Ambit Creative
Rachelle Gardner

Rachelle Gardner is an agent with WordServe Literary Group. Her thirteen years in publishing have included positions in editorial as well as sales, marketing, and subsidiary rights. She has been a collaborative writer of eight books and edited more than sixty. Prior to entering the book world, she spent five years at the Fox television network in Los Angeles. Rachelle lives in Colorado with her firefighter husband, two young daughters and a fun-loving yellow lab. Come by her blog, Rants and Ramblings where she dispenses advice as a literary agent.

Back to the Drawing Board

Rachelle Gardner
WordServe Literary

Because I have a blog and I’m active on Twitter, I interact with hundreds of writers (and other agents and publishing professionals) on a daily basis. It helps me stay in touch with the industry, as well as what’s going on in the minds and hearts of the writers out there. One of the situations I come across most often is the difficulty of finding an agent or a publisher and the number of rejections writers receive without any clue as to why they’re being rejected. It’s no secret—this is a tough business! If you’re in this situation, what can you do?


Don’t Be Afraid to Rewrite


As a novelist, one of the best things you can do for yourself is get used to the idea of rewriting, revisions, and even trashing a manuscript and completely starting over when necessary. I know this is painful to contemplate! We’ve all heard the stories of successful novelists who never got their first or second novel published . . . maybe it was that fifth one that finally hit. But this is what I’ve noticed: Most writers think that concept applies to all the other writers. Most of us don’t think it applies to “us.”


When you’ve spent a year or more of your life crafting a novel, the idea that you might have to scrap it and start over can be completely mind-boggling and heartbreaking. But sometimes it needs to happen.

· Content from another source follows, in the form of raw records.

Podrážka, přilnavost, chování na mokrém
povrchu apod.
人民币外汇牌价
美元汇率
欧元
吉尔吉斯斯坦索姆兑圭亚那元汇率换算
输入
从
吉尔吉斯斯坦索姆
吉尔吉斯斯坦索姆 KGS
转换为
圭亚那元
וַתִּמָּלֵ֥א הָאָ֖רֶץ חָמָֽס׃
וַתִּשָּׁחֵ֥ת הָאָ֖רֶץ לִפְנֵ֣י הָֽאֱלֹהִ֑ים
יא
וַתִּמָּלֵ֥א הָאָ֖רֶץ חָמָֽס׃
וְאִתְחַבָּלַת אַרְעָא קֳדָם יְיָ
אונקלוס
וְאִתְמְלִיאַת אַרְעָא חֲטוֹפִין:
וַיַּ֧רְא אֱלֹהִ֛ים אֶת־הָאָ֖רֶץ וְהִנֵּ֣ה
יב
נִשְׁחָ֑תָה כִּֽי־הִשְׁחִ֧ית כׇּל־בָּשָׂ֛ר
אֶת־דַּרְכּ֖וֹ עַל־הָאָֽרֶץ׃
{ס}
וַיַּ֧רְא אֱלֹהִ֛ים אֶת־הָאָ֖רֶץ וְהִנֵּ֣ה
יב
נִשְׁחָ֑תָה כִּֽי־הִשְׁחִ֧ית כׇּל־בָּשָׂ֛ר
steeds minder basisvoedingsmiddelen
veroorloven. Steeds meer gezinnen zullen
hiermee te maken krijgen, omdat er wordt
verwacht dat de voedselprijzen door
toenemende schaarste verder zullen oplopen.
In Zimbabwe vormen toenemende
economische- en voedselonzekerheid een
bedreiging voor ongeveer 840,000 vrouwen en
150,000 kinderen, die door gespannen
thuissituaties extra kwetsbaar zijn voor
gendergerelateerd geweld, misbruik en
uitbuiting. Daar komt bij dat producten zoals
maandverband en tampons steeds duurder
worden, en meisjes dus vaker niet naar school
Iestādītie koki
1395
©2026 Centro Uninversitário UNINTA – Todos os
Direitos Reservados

If you’re getting repeated rejections on your novel, consider these steps:

• Partner with several other new writers who are also trying to get their books in front of an agent. Send them each a copy of your manuscript and have them send you theirs. Place an evaluation form (a 1 to10, check-the-box type) after each chapter. Then put a larger form at the end of the book. Include questions about quality of writing, dialogue, characterization, setting, plot, whether the chapter moved them to the next, etc. You’ll begin to notice patterns that will help you fix any fatal flaws the manuscript might have. Give each reader a stamped, self-addressed envelope to send the manuscript back to you.

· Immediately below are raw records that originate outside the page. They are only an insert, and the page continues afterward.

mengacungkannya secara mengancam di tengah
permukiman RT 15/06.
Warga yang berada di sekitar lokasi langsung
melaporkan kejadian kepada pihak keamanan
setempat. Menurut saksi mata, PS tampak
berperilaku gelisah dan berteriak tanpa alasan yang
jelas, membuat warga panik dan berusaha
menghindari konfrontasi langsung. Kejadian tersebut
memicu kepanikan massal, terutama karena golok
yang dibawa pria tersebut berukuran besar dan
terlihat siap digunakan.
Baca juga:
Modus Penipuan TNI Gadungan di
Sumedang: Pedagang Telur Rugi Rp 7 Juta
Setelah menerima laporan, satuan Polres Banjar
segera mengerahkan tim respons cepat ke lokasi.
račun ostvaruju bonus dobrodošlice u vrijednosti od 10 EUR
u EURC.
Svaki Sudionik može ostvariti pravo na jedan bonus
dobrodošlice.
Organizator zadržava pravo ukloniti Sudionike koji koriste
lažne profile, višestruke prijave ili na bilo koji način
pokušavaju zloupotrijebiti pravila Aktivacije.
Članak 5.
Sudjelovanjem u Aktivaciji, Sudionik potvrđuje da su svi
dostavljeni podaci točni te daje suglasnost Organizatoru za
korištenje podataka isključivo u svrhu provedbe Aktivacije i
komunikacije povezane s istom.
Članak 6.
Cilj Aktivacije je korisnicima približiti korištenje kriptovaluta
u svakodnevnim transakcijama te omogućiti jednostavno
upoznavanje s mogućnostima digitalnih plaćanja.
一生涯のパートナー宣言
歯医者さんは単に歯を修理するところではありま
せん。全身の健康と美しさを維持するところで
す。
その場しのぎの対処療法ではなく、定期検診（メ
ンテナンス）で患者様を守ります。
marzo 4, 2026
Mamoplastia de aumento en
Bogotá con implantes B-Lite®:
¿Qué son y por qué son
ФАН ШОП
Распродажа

• Attend a writing clinic at one of the writers’ conferences. Your best choice would be one that involves several days’ worth of workshops with the same teacher, where using your own

manuscript you’ll go in-depth with the plotting, characterization, dialogue, and other issues. This can be one of the most helpful ways to identify how to make your book shine and make you a better writer.

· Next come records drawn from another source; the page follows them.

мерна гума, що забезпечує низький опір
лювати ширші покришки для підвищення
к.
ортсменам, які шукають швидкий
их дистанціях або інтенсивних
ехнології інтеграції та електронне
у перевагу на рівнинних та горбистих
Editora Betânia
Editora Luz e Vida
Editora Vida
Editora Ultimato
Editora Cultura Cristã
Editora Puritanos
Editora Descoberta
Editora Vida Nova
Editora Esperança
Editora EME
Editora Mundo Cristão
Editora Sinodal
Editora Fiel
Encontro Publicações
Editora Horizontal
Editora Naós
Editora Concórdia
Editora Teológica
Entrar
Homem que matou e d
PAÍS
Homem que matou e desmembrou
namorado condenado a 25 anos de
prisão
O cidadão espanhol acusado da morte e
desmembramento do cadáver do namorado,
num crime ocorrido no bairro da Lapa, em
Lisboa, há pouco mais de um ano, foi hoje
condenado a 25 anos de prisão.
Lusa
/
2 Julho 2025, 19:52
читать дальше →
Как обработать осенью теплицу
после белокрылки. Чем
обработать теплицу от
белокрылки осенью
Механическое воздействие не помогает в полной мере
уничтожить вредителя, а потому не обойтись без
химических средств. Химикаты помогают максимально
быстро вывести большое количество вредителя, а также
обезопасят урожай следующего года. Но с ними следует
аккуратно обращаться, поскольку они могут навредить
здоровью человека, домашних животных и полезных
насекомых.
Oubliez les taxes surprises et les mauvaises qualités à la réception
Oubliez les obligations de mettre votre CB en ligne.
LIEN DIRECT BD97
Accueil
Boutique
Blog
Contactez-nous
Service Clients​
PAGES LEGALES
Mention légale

• Hire a professional editor or book doctor to give you either an evaluation or a complete edit. I don’t mean a copyedit. You need a content edit and/or evaluation to determine what’s going on with your writing so that it’s not attracting attention. Each editor has their own expertise, experience, and pricing structure, so ask how many books in your genre he or she has edited, state the length of your work (in words), and ask for a firm price and what you will get for that price. (I have a list of talented editors on my blog if you don’t know of any. Come over HERE)

• Don’t be afraid to set aside a manuscript and start a new one. The most important thing is to keep writing, because if you’re reading books on writing and attending workshops and/or critique groups, your writing should keep getting better. Down the road the market might be more open to that first book; or perhaps months or years later your writing will have improved enough that you’ll have the skills to go back and revise that manuscript so that it attracts editors.


What If You Have an Agent?


All of this is true even when you have an agent who’s been shopping your novel to publishers. If it’s not selling, you’ll need to talk with your agent and together determine why, then figure out a strategy for moving forward. Do you need to hire an editor and revise? Or do you need to set this one aside and write something new? If an agent expressed confidence in you to begin with, be encouraged by that! Let it motivate you to rewrite or start over, whatever’s necessary to move you toward that goal of a published book.


Writing Always Involves Rewriting


If you’re a novelist and you have your heart set on publication, get the idea of “going back to the drawing board” firmly into your head. It’s going to be a necessity—whether this is the first book you’ve written or the tenth one to be published. You are a writer, but what nobody ever tells you is you’re most often a “rewriter.” Try to have fun with it!